Source data:
——————

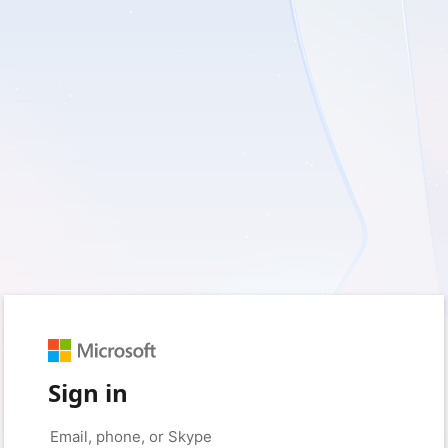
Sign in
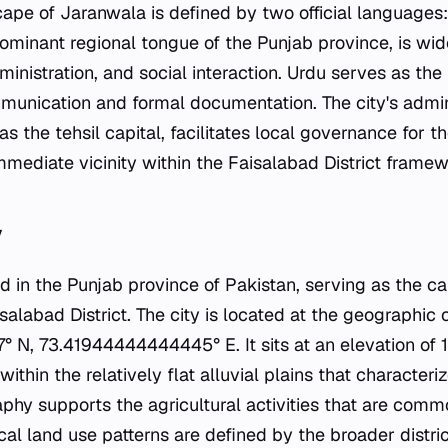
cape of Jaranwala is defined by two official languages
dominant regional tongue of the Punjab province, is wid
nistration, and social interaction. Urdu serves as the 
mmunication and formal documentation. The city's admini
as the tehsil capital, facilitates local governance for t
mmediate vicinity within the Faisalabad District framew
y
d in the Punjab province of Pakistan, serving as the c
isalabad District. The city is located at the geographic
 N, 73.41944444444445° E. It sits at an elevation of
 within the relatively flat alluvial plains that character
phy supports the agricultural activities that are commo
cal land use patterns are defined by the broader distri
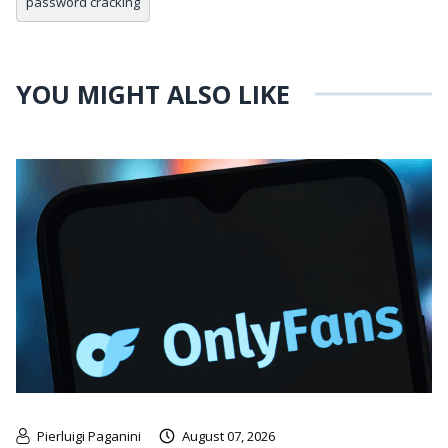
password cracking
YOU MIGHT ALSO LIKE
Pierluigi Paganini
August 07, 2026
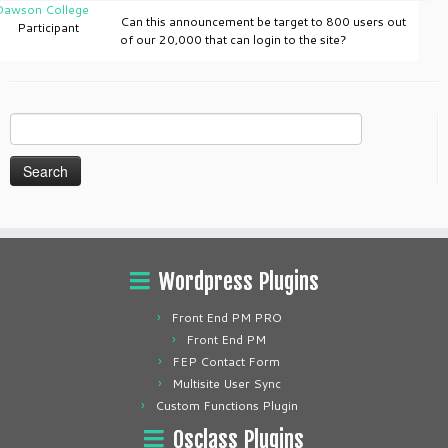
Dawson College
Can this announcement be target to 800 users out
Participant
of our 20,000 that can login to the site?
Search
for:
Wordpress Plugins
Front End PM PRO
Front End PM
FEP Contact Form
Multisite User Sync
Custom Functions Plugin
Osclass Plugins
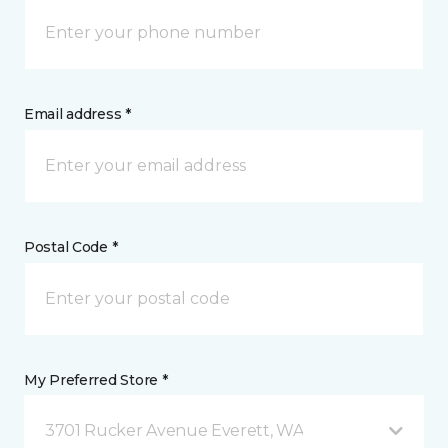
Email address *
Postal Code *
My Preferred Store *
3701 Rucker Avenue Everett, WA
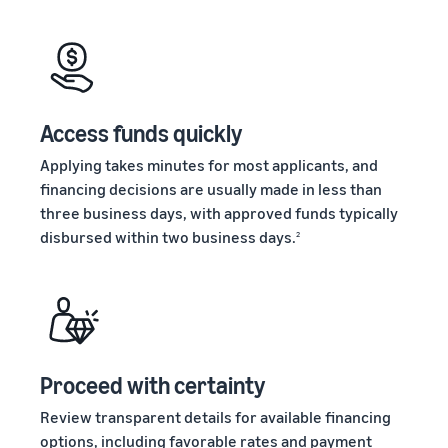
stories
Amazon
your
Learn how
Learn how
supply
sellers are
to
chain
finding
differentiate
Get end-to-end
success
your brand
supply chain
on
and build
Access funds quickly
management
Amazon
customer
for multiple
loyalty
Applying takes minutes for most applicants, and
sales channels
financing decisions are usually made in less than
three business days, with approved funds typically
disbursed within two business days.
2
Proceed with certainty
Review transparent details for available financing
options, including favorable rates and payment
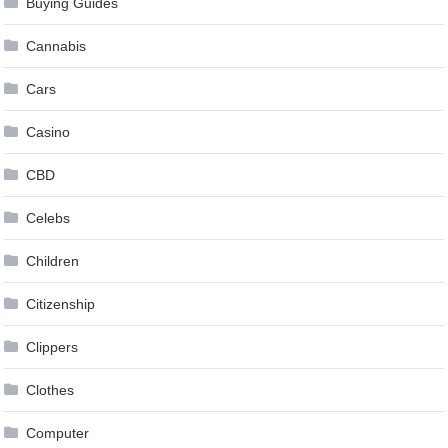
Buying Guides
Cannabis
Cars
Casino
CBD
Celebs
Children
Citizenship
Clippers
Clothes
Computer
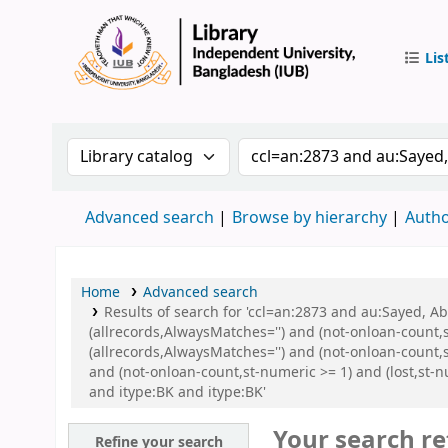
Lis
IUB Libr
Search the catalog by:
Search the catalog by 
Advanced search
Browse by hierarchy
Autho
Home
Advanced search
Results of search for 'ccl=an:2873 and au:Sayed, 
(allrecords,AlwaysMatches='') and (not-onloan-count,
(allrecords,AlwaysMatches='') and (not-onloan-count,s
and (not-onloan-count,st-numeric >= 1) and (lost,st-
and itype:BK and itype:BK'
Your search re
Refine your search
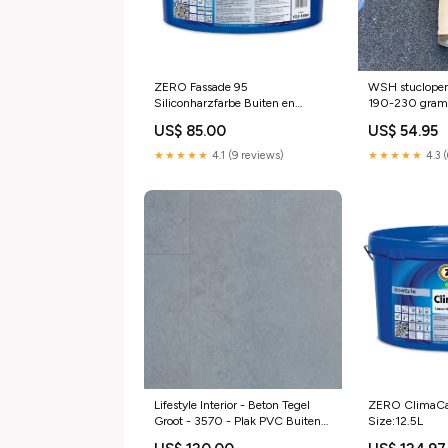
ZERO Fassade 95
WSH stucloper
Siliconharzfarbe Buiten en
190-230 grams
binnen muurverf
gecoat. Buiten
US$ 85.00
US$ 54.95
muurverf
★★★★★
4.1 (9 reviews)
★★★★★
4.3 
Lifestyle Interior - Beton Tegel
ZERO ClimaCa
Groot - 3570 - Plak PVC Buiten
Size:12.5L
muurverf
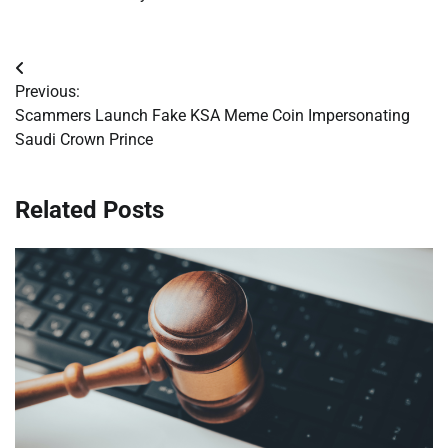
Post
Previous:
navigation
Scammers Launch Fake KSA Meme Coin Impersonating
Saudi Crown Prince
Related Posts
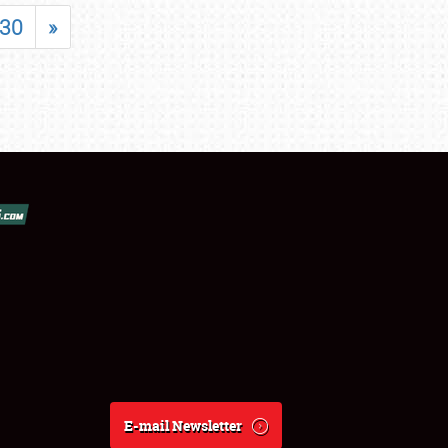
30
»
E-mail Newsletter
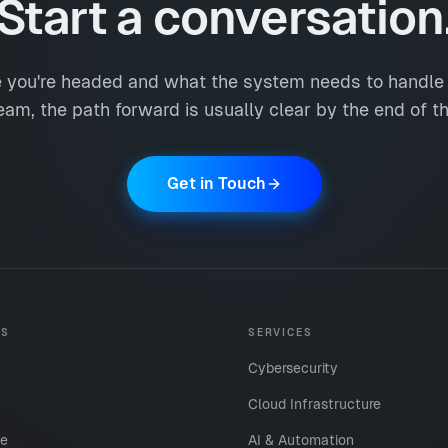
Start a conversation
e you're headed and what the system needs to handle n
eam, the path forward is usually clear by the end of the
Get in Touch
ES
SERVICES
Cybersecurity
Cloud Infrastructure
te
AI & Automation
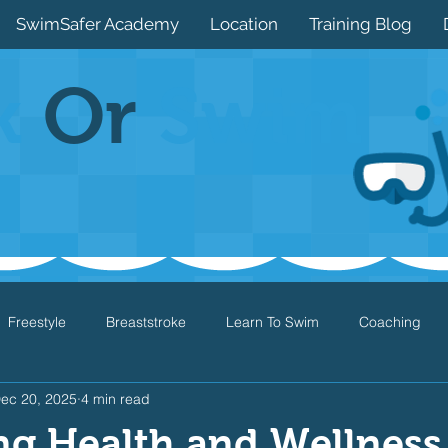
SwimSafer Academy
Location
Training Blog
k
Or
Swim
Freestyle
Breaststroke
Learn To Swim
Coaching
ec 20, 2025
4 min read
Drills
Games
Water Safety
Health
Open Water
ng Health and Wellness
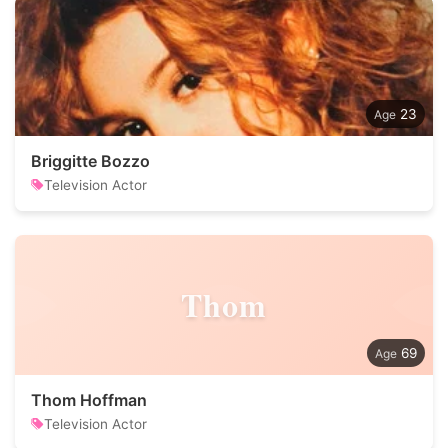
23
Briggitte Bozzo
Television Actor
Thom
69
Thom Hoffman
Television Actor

——————

Express every line of text in the records as a JSON list of strings, one string per line and no entries for blank lines. Leave the pictures out of the answer.

WRITTEN RESPONSE:
[
  "Sign in",
  "cape of Jaranwala is defined by two official languages",
  "dominant regional tongue of the Punjab province, is wid",
  "nistration, and social interaction. Urdu serves as the ",
  "mmunication and formal documentation. The city's admini",
  "as the tehsil capital, facilitates local governance for t",
  "mmediate vicinity within the Faisalabad District framew",
  "y",
  "d in the Punjab province of Pakistan, serving as the c",
  "isalabad District. The city is located at the geographic",
  " N, 73.41944444444445° E. It sits at an elevation of",
  " within the relatively flat alluvial plains that character",
  "phy supports the agricultural activities that are commo",
  "cal land use patterns are defined by the broader distri",
  "password cracking",
  "YOU MIGHT ALSO LIKE",
  "Pierluigi Paganini",
  "August 07, 2026",
  "Dawson College",
  "Can this announcement be target to 800 users out",
  "Participant",
  "of our 20,000 that can login to the site?",
  "Search",
  "for:",
  "Wordpress Plugins",
  "Front End PM PRO",
  "Front End PM",
  "FEP Contact Form",
  "Multisite User Sync",
  "Custom Functions Plugin",
  "Osclass Plugins",
  "Email address *",
  "Postal Code *",
  "My Preferred Store *",
  "3701 Rucker Avenue Everett, WA",
  "stories",
  "Amazon",
  "your",
  "Learn how",
  "Learn how",
  "supply",
  "sellers are",
  "to",
  "chain",
  "finding",
  "differentiate",
  "Get end-to-end",
  "success",
  "your brand",
  "supply chain",
  "on",
  "and build",
  "Access funds quickly",
  "management",
  "Amazon",
  "customer",
  "for multiple",
  "loyalty",
  "Applying takes minutes for most applicants, and",
  "sales channels",
  "financing decisions are usually made in less than",
  "three business days, with approved funds typically",
  "disbursed within two business days.",
  "2",
  "Proceed with certainty",
  "Review transparent details for available financing",
  "options, including favorable rates and payment",
  "Buying Guides",
  "Cannabis",
  "Cars",
  "Casino",
  "CBD",
  "Celebs",
  "Children",
  "Citizenship",
  "Clippers",
  "Clothes",
  "Computer",
  "Lis",
  "IUB Libr",
  "Search the catalog by:",
  "Search the catalog by ",
  "Advanced search",
  "Browse by hierarchy",
  "Autho",
  "Home",
  "Advanced search",
  "Results of search for 'ccl=an:2873 and au:Sayed, ",
  "(allrecords,AlwaysMatches='') and (not-onloan-count,",
  "(allrecords,AlwaysMatches='') and (not-onloan-count,s",
  "and (not-onloan-count,st-numeric >= 1) and (lost,st-",
  "and itype:BK and itype:BK'",
  "Your search re",
  "Refine your search",
  "ZERO Fassade 95",
  "WSH stucloper",
  "Siliconharzfarbe Buiten en",
  "190-230 grams",
  "binnen muurverf",
  "gecoat. Buiten",
  "US$ 85.00",
  "US$ 54.95",
  "muurverf",
  "★★★★★",
  "4.1 (9 reviews)",
  "★★★★★",
  "4.3 ",
  "Lifestyle Interior - Beton Tegel",
  "ZERO ClimaCa",
  "Groot - 3570 - Plak PVC Buiten",
  "Size:12.5L",
  "muurverf",
  "Post",
  "Previous:",
  "navigation",
  "Scammers Launch Fake KSA Meme Coin Impersonating",
  "Saudi Crown Prince",
  "Related Posts",
  "30",
  "»",
  "E-mail Newsletter",
  "Start a conversation",
  "e you're headed and what the system needs to handle n",
  "eam, the path forward is usually clear by the end of the",
  "Get in Touch",
  "ES",
  "SERVICES",
  "Cybersecurity",
  "Cloud Infrastructure",
  "te",
  "AI & Automation",
  "SwimSafer Academy",
  "Location",
  "Training Blog",
  "k",
  "Or",
  "Swim",
  "Freestyle",
  "Breaststroke",
  "Learn To Swim",
  "Coaching",
  "ec 20, 2025",
  "4 min read",
  "Drills",
  "Games",
  "Water Safety",
  "Health",
  "Open Water",
  "ng Health and Wellness",
  "23",
  "Briggitte Bozzo",
  "Television Actor",
  "Thom",
  "69",
  "Thom Hoffman",
  "Television Actor"
]